Russell, this problem is (unfortunately) easy to demonstrate and reproduce with GeoDjango. It is much easier to do this on Linux than Mac OS X.
- Use WorldBorders model from the GeoDjango tutorial
- Create a very simple view that conducts and configure a URL to go to it. Here's what I did in
world.views
(note that it assumes you loaded the spatial data, see the tutorial):from django.http import HttpResponse from world.models import WorldBorders def world_index(request): sm = WorldBorders.objects.get(name='San Marino') return HttpResponse(sm.mpoly.centroid.wkt)

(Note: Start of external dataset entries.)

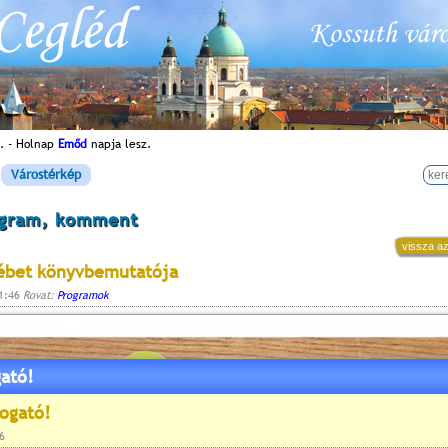
. - Holnap
Emőd
napja lesz.
Várostérkép
ogram, komment
vissza az
sébet könyvbemutatója
11:46
Rovat:
Programok
ató!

- Use the following Lighttpd configuration (modify paths accordingly):
server.modules = ( "mod_access", "mod_rewrite", "mod_fastcgi", "mod_accesslog", ) server.document-root = "/home/geo/geodjango/media" server.port = 8000 server.bind = "0.0.0.0" server.username = "geo" server.groupname = "geo" server.pid-file = "/home/geo/geodjango/var/lighttpd-fcgi.pid" static-file.exclude-extensions = (".fcgi", ".py", "~", ) fastcgi.server = ( "/geodjango.fcgi" => ( "main" => ( "socket" => "/home/geo/geodjango/var/geodjango.sock", "check-local" => "disable", ) ), ) url.rewrite-once = ( "^(/.*)$" => "/geodjango.fcgi$1", ) accesslog.filename = "/home/geo/geodjango/var/geodjango.http.log"
- Execute the
runfcgi
command, leave running in a spare terminal:python manage.py runfcgi maxchildren=1 maxrequests=1 socket=var/geodjango.sock daemonize=false debug=true
- Visit the url for the view defined earlier (may work first time, but reload again). You should get a psycopg2
OperationalError
:/django/trunk/django/db/backends/__init__.py in _rollback(self=<django.contrib.gis.db.backends.postgis.base.DatabaseWrapper object at 0x10ce788>) 34 def _rollback(self): 35 if self.connection is not None: 36 return self.connection.rollback() 37 38 def _enter_transaction_management(self, managed): self = <django.contrib.gis.db.backends.postgis.base.DatabaseWrapper object at 0x10ce788>, self.connection = None, self.connection.rollback undefined <class 'psycopg2.OperationalError'>: no connection to the server args = ('no connection to the server\n',) cursor = None message = 'no connection to the server\n' pgcode = None pgerror = None
comment:4 by , 15 years ago
So, this is very similar to #9437. I suspect it's related to an interaction between the close_connection
signal called when a request is finished.
comment:5 by , 15 years ago
I think I know what's causing the problem in my case, but I think it's a distinct issue from the reporter of the ticket (because he doesn't appear to be using GeoDjango). Just like the root cause of #9437, I need to close the connection after getting the !PostGIS version, and not the cursor, to prevent the issue. I'll attach my patches here for posterity (as reporter could be doing something similar in application code), but may just reopen #9437 as it has regressed.
Curiously, SpatiaLite isn't affected, even though it just closes its cursor like PostGIS -- I wonder if this is a due to a difference in the psycopg2 and pysqlite2 bindings.
by , 15 years ago
Attachment: | gis-connection-close-trunk.diff added |
---|
by , 15 years ago
Attachment: | gis-connection-close-1.1.X.diff added |
---|
comment:6 by , 14 years ago
Resolution: | → fixed |
---|---|
Status: | assigned → closed |
Fixed in r12948; forgot to close ticket.
I'll accept this, but I wouldn't hold my breath on getting a solution unless you can narrow down the cause of the problem. Does it matter what the view is doing? Does it happen consistently on the same view? Does it only occur under certain load conditions (CPU, memory, or HTTP access load)? Does it only occur on long-lived connections? Is the stack trace always the same? If it isn't, what is the common element?
In short, we need *anything* that can make this less random, and more repeatable.